:: Texte choisi ::
Mais cette approche constitue-t-elle une véritable alternative durable ou simplement un ultime recours pour la gestion des déchets non recyclables ? Cet article explore ses enjeux et ses limites.  

Les avantages de la valorisation énergétique des déchets 

La valorisation énergétique permet, dans le respect de la hiérarchie des modes de gestion des déchets, d’exploiter les déchets considérés comme non recyclables et qui ne peuvent pas bénéficier d’une valorisation matière. 

D’ici 2028 selon la FNADE, plus de 30 TWh d’énergie thermique et de gaz pourraient être produits à partir de ces déchets, soit l’équivalent de six réacteurs nucléaires. C’est une source d’énergie non négligeable qui permet de s’ajouter au mix énergétique. 

Réduction de la mise en décharge et substitution aux énergies fossiles. Le principal avantage de la valorisation énergétique des déchets est la réduction du recours à l’enfouissement. Les combustibles solides de récupération (CSR), issus des refus de tri, servent ainsi à produire de la chaleur et/ou de l’électricité en complément des autres sources d’énergie. Cette énergie est essentiellement utilisée dans l’industrie et les réseaux de chaleur. 

(c) Déchets chiffres clés : L’essentiel Édition 2024. ADEME. 

En début d’année 2024, 19 projets de chaufferies alimentées par des CSR étaient engagés, représentant une capacité totale de 700 MW PCI et la valorisation de 1,385 million de tonnes de déchets par an. Ces chiffres correspondent déjà à 86 % des objectifs de production d’énergie installée pour 2025 (800 MW) et 92 % des objectifs de valorisation des CSR (1,5 Mt). 

Un complément essentiel à la valorisation matière. La valorisation énergétique constitue une solution indispensable pour les déchets ne pouvant être recyclés. Des procédés avancés, comme la pyrolyse et la gazéification, permettent d’exploiter ces déchets en les chauffant en absence d’oxygène. Ce traitement empêche leur combustion spontanée et génère des substances solides, liquides et gazeuses qui peuvent ensuite être converties en combustible, électricité ou chaleur. 

Grâce à ces technologies, la valorisation énergétique s’impose comme un levier stratégique pour réduire la dépendance aux énergies fossiles et optimiser la gestion des déchets difficilement ou non recyclables dans l’immédiat.
:::
> **Défi 1**:
Réécrivez les lignes ci-dessous, de la première jusqu'à celle qui contient « shadows and highlights: shadows 5.21, soften » incluse, en remplaçant « darktable history » par « historique darktable » sans rien modifier d'autre.
:: Données à traiter ::
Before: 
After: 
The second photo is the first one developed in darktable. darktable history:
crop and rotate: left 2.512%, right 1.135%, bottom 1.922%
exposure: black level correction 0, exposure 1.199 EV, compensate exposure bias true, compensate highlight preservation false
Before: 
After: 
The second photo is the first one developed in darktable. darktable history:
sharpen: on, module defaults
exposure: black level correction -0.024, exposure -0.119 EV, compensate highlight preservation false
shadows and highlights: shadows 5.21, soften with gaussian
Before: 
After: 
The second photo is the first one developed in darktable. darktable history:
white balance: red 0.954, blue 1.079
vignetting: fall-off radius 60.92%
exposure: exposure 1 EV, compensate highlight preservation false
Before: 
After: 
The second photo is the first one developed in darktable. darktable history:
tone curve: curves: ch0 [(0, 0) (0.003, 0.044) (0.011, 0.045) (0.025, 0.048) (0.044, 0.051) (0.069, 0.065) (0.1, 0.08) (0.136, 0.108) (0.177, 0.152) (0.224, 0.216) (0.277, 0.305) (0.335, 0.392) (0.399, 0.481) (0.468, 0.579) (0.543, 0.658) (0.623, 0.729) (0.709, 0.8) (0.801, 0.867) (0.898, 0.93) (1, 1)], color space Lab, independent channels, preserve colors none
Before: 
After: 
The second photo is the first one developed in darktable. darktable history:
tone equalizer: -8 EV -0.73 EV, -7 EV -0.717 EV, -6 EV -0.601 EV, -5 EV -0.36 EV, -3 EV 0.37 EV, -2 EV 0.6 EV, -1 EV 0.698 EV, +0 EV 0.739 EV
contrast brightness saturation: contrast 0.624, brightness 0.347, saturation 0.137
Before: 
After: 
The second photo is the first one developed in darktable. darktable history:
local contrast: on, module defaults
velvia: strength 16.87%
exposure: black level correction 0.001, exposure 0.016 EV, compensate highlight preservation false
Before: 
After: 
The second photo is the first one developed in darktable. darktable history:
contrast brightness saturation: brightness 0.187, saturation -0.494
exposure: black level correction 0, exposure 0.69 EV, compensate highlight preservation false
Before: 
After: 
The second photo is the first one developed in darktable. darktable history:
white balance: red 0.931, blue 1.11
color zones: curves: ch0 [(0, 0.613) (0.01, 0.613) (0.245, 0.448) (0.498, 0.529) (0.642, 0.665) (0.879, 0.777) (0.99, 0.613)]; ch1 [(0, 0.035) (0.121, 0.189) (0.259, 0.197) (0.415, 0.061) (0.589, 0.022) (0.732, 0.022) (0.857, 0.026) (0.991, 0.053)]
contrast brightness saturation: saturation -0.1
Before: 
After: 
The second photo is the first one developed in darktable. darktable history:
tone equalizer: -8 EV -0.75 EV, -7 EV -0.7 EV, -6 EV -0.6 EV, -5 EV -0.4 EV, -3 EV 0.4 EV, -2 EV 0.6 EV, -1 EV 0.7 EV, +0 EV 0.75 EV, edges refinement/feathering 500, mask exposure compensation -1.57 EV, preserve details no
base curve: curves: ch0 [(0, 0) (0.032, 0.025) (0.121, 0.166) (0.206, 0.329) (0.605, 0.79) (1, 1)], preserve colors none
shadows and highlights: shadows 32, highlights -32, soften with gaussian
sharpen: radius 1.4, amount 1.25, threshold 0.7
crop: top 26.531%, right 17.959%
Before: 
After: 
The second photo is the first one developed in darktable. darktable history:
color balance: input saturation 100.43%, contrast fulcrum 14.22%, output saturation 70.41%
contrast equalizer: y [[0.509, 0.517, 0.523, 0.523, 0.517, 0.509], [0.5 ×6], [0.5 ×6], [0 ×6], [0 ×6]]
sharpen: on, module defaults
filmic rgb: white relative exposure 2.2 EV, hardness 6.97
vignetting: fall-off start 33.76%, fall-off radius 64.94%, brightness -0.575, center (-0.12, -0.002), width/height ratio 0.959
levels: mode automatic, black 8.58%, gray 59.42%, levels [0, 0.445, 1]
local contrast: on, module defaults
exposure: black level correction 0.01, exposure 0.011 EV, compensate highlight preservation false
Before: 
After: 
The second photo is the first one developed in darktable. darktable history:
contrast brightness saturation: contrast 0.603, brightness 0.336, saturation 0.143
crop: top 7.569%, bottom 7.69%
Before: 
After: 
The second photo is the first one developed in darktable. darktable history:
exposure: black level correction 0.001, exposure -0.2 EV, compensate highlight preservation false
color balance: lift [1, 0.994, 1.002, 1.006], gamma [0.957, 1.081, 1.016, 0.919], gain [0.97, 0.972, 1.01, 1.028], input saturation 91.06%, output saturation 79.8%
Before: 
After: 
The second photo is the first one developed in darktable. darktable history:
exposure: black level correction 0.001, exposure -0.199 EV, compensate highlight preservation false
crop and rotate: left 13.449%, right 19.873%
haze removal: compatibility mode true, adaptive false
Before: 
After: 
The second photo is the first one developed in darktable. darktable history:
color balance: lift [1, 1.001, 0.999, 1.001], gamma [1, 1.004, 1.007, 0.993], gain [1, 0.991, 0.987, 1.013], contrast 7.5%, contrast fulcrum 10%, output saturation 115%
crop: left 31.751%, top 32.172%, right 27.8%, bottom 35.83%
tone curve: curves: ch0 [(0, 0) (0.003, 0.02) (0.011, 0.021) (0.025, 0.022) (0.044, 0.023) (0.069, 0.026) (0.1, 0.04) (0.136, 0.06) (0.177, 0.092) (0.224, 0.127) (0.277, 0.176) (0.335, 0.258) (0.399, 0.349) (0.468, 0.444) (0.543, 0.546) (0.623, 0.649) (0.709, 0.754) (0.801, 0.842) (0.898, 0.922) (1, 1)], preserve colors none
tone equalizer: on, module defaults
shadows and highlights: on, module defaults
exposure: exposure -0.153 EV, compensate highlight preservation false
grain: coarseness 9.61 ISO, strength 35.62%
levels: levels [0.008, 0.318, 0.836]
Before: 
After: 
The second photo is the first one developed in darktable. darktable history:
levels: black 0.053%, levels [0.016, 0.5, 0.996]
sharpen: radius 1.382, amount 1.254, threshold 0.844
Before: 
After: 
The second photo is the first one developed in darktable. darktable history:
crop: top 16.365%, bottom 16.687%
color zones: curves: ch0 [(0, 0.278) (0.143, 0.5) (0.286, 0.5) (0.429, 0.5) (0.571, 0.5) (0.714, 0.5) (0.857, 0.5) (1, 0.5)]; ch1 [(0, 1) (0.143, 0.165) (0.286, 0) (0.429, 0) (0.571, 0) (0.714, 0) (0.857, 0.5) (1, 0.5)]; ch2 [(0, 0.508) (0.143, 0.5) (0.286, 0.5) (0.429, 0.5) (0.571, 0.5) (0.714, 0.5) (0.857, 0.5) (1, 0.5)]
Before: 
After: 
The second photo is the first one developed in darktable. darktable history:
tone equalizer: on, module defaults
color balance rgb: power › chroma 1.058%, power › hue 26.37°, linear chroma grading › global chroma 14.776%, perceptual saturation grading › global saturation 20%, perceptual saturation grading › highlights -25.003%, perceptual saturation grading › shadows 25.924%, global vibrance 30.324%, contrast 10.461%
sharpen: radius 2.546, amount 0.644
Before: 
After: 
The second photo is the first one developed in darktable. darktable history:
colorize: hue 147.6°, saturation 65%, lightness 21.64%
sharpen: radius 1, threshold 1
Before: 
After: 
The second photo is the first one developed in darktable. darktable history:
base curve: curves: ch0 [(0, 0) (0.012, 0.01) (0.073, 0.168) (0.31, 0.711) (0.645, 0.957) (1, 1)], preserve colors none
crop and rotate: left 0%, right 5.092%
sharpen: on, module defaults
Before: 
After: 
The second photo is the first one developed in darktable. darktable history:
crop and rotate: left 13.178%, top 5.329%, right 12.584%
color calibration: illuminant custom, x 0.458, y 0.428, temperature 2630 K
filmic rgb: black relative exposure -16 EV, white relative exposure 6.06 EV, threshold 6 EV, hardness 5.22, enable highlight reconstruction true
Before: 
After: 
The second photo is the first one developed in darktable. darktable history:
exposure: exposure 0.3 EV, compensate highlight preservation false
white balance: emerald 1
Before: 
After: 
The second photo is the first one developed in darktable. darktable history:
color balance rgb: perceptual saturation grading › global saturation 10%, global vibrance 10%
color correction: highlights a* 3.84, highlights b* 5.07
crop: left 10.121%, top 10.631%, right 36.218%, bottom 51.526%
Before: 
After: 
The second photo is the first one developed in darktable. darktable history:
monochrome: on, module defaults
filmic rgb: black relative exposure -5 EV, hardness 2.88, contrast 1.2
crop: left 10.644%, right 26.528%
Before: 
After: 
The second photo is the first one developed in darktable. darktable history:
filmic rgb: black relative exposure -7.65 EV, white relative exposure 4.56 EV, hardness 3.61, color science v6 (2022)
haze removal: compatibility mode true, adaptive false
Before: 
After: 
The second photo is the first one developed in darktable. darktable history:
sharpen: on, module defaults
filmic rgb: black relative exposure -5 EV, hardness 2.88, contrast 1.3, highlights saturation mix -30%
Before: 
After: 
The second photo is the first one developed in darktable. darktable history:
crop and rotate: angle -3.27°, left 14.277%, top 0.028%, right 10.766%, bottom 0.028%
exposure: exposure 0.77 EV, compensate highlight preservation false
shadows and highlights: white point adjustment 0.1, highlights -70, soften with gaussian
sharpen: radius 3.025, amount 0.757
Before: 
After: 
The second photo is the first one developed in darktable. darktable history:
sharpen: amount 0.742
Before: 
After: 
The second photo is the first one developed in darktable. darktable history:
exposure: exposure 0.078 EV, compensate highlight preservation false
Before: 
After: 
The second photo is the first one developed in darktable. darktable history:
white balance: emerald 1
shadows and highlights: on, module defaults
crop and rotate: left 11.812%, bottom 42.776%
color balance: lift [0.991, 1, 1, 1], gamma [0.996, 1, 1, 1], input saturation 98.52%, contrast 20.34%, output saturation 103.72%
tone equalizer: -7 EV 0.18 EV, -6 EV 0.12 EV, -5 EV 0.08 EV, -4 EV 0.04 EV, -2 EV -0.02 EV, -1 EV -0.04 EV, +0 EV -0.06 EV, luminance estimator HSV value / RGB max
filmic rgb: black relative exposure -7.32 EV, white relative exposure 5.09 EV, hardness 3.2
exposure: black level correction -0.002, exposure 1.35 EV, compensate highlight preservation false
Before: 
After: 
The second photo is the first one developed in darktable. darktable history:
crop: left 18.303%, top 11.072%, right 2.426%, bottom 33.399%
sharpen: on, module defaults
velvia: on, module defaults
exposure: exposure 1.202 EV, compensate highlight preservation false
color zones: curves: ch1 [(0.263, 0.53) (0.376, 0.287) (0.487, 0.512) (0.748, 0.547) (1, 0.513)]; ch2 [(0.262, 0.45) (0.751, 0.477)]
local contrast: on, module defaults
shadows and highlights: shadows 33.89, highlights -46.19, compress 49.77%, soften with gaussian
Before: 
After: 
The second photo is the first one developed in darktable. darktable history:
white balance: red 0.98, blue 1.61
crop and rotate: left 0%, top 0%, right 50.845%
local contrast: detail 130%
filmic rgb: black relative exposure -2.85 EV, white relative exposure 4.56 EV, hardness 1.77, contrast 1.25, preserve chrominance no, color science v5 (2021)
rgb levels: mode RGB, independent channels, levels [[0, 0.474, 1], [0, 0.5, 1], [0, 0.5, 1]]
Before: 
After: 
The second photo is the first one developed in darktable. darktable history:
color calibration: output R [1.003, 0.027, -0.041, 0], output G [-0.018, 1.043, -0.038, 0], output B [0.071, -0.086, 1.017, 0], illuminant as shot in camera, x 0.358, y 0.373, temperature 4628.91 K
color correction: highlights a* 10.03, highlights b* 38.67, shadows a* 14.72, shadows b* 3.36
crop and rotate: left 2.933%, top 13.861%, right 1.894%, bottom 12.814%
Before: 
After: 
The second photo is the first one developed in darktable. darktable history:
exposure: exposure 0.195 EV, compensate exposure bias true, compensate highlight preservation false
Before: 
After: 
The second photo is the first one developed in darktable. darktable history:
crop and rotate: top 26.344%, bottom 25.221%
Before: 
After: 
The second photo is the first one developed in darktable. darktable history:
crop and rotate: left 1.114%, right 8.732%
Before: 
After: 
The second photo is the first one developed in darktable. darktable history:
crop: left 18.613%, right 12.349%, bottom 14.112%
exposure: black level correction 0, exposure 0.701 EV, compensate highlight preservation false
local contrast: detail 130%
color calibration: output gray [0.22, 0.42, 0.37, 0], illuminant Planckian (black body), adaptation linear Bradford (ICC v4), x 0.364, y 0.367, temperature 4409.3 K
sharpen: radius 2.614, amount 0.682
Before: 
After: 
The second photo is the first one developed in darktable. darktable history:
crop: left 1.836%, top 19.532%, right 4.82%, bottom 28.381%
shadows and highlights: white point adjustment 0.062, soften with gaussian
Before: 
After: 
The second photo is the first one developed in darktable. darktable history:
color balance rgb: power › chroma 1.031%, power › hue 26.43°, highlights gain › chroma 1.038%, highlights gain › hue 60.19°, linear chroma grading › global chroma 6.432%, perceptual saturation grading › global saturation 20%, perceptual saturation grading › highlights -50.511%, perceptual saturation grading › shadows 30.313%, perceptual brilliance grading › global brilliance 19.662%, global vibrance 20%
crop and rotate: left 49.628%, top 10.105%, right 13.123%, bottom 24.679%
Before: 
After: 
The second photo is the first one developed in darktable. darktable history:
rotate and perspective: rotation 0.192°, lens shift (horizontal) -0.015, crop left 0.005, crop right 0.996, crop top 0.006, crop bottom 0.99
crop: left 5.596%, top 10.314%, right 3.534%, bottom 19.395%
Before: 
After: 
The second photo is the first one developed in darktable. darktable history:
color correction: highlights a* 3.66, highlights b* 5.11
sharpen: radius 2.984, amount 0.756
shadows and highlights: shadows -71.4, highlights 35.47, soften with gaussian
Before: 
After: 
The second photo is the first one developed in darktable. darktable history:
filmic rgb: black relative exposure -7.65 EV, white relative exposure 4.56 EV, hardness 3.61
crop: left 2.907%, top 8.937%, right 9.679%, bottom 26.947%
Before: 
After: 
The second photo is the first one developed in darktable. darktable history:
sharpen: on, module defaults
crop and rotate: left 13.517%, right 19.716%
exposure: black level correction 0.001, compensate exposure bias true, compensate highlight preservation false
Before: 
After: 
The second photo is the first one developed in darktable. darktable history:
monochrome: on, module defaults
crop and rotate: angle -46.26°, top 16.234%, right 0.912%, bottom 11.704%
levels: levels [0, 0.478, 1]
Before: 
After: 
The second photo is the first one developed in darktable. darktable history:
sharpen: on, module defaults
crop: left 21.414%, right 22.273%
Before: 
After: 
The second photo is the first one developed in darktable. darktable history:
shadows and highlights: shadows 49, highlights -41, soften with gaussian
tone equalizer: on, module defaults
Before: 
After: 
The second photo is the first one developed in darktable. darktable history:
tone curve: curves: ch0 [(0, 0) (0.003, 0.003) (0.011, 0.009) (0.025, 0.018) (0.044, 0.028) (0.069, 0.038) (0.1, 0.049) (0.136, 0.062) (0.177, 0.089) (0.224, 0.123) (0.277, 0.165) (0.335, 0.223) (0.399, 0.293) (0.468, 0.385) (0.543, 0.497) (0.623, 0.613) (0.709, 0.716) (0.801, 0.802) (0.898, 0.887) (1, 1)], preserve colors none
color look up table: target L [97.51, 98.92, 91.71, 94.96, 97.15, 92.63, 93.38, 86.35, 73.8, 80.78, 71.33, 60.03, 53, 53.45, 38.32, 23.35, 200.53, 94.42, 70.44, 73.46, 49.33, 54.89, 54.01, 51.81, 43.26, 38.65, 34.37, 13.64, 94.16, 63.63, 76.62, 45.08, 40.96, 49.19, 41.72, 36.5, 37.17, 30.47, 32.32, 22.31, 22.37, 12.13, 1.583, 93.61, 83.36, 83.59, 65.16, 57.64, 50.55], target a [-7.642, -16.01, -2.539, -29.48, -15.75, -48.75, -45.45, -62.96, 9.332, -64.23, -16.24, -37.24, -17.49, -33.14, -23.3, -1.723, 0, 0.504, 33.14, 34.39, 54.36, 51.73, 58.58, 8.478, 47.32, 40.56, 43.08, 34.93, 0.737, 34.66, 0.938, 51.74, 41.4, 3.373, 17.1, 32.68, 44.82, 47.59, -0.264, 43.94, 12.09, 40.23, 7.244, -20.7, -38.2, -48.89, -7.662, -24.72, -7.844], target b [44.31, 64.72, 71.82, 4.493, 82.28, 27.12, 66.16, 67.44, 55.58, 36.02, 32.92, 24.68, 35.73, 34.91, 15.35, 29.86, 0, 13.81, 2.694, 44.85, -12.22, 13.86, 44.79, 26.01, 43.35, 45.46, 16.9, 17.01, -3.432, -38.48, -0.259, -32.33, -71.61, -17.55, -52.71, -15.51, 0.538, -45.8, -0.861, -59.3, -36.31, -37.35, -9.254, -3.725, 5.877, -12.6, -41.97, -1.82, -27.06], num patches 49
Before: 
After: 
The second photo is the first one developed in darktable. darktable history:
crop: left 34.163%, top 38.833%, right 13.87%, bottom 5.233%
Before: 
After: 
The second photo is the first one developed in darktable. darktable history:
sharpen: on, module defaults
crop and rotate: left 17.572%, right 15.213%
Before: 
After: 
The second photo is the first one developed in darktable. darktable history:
:::
> **Défi 2**:
D'après le texte sur la valorisation énergétique des déchets, les affirmations suivantes sont-elles exactes ? Répondez par oui ou par non et citez les mots du texte qui tranchent.
(a) Selon la FNADE, plus de 30 TWh d'énergie pourraient être produits à partir de ces déchets d'ici 2028.
(b) La pyrolyse et la gazéification chauffent les déchets en présence d'oxygène.
(c) En début d'année 2024, 25 projets de chaufferies alimentées par des CSR étaient engagés.

> **Réponse finale 1**:
Before: 
After: 
The second photo is the first one developed in darktable. historique darktable:
crop and rotate: left 2.512%, right 1.135%, bottom 1.922%
exposure: black level correction 0, exposure 1.199 EV, compensate exposure bias true, compensate highlight preservation false
Before: 
After: 
The second photo is the first one developed in darktable. historique darktable:
sharpen: on, module defaults
exposure: black level correction -0.024, exposure -0.119 EV, compensate highlight preservation false
shadows and highlights: shadows 5.21, soften with gaussian

> **Réponse finale 2**:
(a) Oui : « D’ici 2028 selon la FNADE, plus de 30 TWh d’énergie thermique et de gaz pourraient être produits à partir de ces déchets ».
(b) Non : « en les chauffant en absence d’oxygène ».
(c) Non : « 19 projets de chaufferies alimentées par des CSR étaient engagés ».